Assignment
Set all the entries down again, unaltered.

Dataset excerpts
◆ ◆ ◆ ◆ ◆
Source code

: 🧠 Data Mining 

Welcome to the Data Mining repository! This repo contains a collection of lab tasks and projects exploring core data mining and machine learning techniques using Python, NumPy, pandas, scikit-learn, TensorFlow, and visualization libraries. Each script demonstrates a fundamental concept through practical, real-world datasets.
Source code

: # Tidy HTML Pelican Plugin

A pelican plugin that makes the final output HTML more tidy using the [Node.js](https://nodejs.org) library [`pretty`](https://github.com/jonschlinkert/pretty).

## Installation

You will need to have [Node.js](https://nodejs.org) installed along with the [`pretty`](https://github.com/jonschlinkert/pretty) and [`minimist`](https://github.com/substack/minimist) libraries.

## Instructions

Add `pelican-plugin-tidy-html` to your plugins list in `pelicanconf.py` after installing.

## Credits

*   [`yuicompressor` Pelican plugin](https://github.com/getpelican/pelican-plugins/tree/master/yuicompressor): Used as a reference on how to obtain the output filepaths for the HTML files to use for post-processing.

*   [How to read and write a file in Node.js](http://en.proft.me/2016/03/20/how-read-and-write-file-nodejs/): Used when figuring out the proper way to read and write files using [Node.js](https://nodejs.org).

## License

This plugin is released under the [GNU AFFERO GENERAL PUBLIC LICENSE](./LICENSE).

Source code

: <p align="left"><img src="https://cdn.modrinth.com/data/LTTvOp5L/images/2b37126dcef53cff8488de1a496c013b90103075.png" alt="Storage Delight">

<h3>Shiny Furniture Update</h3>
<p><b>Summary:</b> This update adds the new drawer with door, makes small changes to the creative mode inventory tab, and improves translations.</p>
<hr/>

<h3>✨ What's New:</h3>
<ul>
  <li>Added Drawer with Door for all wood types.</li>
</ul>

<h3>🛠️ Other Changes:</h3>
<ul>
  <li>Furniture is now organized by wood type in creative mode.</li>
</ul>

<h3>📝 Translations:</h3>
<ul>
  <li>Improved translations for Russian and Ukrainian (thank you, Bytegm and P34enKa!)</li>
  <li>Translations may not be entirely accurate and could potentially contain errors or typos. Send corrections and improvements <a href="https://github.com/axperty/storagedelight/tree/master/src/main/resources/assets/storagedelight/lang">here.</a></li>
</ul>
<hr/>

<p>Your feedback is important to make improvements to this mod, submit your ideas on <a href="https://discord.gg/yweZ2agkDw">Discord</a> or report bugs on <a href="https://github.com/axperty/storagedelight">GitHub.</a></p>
◆ ◆ ◆ ◆ ◆
Result
Source code

: 🧠 Data Mining 

Welcome to the Data Mining repository! This repo contains a collection of lab tasks and projects exploring core data mining and machine learning techniques using Python, NumPy, pandas, scikit-learn, TensorFlow, and visualization libraries. Each script demonstrates a fundamental concept through practical, real-world datasets.
Source code

: # Tidy HTML Pelican Plugin

A pelican plugin that makes the final output HTML more tidy using the [Node.js](https://nodejs.org) library [`pretty`](https://github.com/jonschlinkert/pretty).

## Installation

You will need to have [Node.js](https://nodejs.org) installed along with the [`pretty`](https://github.com/jonschlinkert/pretty) and [`minimist`](https://github.com/substack/minimist) libraries.

## Instructions

Add `pelican-plugin-tidy-html` to your plugins list in `pelicanconf.py` after installing.

## Credits

*   [`yuicompressor` Pelican plugin](https://github.com/getpelican/pelican-plugins/tree/master/yuicompressor): Used as a reference on how to obtain the output filepaths for the HTML files to use for post-processing.

*   [How to read and write a file in Node.js](http://en.proft.me/2016/03/20/how-read-and-write-file-nodejs/): Used when figuring out the proper way to read and write files using [Node.js](https://nodejs.org).

## License

This plugin is released under the [GNU AFFERO GENERAL PUBLIC LICENSE](./LICENSE).

Source code

: <p align="left"><img src="https://cdn.modrinth.com/data/LTTvOp5L/images/2b37126dcef53cff8488de1a496c013b90103075.png" alt="Storage Delight">

<h3>Shiny Furniture Update</h3>
<p><b>Summary:</b> This update adds the new drawer with door, makes small changes to the creative mode inventory tab, and improves translations.</p>
<hr/>

<h3>✨ What's New:</h3>
<ul>
  <li>Added Drawer with Door for all wood types.</li>
</ul>

<h3>🛠️ Other Changes:</h3>
<ul>
  <li>Furniture is now organized by wood type in creative mode.</li>
</ul>

<h3>📝 Translations:</h3>
<ul>
  <li>Improved translations for Russian and Ukrainian (thank you, Bytegm and P34enKa!)</li>
  <li>Translations may not be entirely accurate and could potentially contain errors or typos. Send corrections and improvements <a href="https://github.com/axperty/storagedelight/tree/master/src/main/resources/assets/storagedelight/lang">here.</a></li>
</ul>
<hr/>

<p>Your feedback is important to make improvements to this mod, submit your ideas on <a href="https://discord.gg/yweZ2agkDw">Discord</a> or report bugs on <a href="https://github.com/axperty/storagedelight">GitHub.</a></p>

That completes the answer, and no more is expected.